DATA FOR THIS TASK:
*** Begin section ***

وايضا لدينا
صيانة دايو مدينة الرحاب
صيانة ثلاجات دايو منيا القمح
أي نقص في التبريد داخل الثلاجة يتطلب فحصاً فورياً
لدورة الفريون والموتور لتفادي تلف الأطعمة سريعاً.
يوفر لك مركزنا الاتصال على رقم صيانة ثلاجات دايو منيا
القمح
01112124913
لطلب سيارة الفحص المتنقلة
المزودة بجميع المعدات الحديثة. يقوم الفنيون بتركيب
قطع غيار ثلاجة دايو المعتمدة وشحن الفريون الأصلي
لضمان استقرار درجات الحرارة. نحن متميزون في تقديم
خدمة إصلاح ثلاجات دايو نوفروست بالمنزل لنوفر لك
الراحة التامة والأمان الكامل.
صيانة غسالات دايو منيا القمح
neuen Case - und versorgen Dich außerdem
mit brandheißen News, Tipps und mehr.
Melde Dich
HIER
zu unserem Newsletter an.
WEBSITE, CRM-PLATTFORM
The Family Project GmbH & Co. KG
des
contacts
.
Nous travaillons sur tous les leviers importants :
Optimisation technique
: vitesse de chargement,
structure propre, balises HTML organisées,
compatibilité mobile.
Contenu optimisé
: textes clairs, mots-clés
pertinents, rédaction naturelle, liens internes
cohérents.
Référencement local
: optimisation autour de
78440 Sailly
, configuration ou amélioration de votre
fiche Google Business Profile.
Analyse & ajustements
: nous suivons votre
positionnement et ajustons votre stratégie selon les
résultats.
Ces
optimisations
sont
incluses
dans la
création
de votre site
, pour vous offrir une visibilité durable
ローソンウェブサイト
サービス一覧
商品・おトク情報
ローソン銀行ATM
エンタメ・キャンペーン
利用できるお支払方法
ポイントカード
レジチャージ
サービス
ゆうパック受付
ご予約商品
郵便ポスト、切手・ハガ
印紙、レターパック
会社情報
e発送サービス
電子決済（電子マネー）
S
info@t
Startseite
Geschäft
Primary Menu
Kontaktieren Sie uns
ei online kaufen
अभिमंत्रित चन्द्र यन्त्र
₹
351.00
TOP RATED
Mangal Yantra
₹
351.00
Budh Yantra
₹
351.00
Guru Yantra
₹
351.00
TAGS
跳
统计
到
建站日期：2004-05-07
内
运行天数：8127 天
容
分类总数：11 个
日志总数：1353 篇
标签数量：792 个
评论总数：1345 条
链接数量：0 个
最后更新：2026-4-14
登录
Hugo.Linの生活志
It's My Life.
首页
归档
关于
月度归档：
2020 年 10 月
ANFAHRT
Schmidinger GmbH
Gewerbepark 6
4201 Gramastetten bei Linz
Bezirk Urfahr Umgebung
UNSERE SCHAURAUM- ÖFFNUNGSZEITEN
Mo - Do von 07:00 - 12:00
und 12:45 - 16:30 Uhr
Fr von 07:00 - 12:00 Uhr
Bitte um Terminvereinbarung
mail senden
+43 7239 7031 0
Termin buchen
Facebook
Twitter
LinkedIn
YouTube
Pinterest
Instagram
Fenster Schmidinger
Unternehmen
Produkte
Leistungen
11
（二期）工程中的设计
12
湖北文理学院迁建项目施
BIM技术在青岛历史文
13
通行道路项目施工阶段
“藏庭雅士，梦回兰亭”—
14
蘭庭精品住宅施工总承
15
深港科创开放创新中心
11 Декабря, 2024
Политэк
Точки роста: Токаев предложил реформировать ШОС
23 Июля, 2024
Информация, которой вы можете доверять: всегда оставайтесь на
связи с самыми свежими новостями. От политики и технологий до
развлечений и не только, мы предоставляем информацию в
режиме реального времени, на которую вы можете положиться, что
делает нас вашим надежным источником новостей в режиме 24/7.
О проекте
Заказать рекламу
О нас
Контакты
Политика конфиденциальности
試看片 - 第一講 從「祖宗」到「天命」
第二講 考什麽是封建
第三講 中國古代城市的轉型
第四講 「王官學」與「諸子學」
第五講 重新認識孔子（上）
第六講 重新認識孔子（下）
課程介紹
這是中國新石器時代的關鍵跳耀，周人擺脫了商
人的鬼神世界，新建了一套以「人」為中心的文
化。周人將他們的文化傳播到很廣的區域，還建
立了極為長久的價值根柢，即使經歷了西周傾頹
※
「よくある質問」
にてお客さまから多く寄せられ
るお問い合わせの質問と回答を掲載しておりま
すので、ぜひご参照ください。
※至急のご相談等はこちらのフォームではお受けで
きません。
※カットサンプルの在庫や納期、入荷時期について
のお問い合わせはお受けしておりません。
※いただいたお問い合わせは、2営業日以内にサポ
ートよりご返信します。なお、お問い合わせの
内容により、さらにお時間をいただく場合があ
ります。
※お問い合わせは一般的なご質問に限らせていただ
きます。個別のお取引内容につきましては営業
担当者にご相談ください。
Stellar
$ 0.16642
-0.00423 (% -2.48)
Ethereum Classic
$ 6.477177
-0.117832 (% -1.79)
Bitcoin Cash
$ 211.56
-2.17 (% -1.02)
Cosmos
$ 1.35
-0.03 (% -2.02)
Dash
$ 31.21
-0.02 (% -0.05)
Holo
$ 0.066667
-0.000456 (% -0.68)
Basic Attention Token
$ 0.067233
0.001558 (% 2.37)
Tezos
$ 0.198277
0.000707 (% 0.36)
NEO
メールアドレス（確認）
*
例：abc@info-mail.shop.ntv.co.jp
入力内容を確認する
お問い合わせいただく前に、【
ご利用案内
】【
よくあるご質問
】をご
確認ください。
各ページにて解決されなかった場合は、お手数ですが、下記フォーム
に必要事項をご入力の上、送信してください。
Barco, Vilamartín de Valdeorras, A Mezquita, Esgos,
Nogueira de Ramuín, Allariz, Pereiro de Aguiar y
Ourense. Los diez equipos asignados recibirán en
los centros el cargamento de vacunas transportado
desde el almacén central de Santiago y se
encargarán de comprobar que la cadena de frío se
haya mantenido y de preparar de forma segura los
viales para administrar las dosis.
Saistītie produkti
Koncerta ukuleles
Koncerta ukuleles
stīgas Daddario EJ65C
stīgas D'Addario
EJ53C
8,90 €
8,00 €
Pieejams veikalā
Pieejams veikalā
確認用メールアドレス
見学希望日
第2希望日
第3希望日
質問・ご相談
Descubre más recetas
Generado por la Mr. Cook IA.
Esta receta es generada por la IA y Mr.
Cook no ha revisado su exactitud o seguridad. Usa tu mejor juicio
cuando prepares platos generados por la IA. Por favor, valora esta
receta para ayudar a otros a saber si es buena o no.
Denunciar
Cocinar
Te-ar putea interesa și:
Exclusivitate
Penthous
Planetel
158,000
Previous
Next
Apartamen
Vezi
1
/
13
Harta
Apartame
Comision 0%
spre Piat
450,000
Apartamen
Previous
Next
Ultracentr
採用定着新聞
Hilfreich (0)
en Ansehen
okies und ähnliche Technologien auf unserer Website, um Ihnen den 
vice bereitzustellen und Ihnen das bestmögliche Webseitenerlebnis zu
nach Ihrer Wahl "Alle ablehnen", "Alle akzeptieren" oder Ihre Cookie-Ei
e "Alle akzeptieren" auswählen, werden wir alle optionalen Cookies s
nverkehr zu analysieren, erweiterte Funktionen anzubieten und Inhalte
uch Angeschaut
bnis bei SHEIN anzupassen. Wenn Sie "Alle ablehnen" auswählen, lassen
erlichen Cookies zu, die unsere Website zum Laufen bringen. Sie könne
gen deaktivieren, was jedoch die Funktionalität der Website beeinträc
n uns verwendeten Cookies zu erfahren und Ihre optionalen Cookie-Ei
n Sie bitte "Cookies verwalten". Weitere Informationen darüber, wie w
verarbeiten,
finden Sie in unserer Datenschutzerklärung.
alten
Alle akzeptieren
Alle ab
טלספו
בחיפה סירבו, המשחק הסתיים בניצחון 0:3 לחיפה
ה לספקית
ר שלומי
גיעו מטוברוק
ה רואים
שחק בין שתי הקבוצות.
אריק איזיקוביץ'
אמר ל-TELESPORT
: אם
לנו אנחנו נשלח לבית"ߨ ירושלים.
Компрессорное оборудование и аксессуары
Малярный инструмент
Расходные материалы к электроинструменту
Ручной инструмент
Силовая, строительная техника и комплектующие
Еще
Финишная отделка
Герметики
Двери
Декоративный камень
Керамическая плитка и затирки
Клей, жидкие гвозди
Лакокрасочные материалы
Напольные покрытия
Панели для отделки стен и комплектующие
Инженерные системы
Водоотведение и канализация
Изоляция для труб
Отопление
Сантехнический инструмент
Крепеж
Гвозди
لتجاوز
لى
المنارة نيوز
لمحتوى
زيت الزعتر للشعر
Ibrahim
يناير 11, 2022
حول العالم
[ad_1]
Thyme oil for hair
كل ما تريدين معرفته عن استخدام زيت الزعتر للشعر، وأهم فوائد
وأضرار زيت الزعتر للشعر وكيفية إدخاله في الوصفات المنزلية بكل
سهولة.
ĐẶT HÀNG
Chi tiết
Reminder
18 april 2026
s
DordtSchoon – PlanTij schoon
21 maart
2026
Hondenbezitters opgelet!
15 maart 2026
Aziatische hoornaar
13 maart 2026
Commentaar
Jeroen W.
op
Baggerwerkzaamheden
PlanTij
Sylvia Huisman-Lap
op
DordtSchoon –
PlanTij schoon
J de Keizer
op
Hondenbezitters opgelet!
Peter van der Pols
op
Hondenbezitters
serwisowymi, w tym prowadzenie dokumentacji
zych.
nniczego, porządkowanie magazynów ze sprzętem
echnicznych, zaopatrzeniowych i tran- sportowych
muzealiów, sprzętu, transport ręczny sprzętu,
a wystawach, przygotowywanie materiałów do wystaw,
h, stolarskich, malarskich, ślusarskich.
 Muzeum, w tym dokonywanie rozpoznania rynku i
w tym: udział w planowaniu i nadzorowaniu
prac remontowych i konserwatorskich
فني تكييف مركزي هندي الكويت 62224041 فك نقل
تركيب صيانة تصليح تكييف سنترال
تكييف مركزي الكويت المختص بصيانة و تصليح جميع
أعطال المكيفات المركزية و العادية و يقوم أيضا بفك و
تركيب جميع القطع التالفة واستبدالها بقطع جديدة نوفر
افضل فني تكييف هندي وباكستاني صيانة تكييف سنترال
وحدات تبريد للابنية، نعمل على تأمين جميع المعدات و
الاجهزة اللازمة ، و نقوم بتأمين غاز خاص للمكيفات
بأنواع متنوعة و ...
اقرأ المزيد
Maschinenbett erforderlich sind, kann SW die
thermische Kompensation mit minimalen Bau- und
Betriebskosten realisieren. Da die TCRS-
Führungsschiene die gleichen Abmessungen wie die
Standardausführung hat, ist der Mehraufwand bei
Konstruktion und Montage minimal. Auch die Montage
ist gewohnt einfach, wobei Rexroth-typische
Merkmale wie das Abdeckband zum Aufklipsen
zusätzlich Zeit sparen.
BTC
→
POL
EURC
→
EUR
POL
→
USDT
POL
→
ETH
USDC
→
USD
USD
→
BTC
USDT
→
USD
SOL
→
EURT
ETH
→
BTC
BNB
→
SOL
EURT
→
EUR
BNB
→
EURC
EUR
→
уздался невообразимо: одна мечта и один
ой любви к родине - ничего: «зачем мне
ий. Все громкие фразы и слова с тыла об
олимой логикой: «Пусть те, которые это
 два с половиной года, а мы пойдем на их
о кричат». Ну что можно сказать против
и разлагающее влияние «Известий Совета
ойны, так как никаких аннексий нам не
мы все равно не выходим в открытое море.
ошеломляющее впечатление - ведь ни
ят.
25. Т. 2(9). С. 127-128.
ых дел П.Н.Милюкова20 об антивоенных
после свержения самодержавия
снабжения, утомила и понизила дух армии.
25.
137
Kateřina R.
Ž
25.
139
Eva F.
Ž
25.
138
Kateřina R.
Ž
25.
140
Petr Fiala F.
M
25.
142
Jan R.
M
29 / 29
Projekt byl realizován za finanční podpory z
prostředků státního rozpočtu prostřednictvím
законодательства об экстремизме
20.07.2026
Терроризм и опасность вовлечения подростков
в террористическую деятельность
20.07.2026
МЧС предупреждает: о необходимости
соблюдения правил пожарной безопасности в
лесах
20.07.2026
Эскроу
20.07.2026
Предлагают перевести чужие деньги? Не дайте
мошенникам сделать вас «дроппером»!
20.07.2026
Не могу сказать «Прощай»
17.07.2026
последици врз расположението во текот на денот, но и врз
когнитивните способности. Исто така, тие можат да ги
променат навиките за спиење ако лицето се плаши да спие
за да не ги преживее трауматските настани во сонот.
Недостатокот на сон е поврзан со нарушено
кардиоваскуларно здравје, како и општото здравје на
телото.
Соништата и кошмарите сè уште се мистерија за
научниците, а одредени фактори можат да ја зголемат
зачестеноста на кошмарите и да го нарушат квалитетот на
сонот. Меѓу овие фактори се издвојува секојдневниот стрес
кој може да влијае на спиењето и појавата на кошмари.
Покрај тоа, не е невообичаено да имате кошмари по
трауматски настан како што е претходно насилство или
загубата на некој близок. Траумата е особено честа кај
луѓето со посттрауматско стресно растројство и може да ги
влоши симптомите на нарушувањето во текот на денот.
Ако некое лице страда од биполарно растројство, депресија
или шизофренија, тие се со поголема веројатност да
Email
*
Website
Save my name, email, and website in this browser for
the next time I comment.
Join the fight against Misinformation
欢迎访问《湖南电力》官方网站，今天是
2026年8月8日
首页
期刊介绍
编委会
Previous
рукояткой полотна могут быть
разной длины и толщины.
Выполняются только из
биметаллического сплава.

*** End section ***

TO DO: Where a line of the entries contains the word "الزعتر", copy that line.

RESULT OF THIS TASK:
زيت الزعتر للشعر
كل ما تريدين معرفته عن استخدام زيت الزعتر للشعر، وأهم فوائد
وأضرار زيت الزعتر للشعر وكيفية إدخاله في الوصفات المنزلية بكل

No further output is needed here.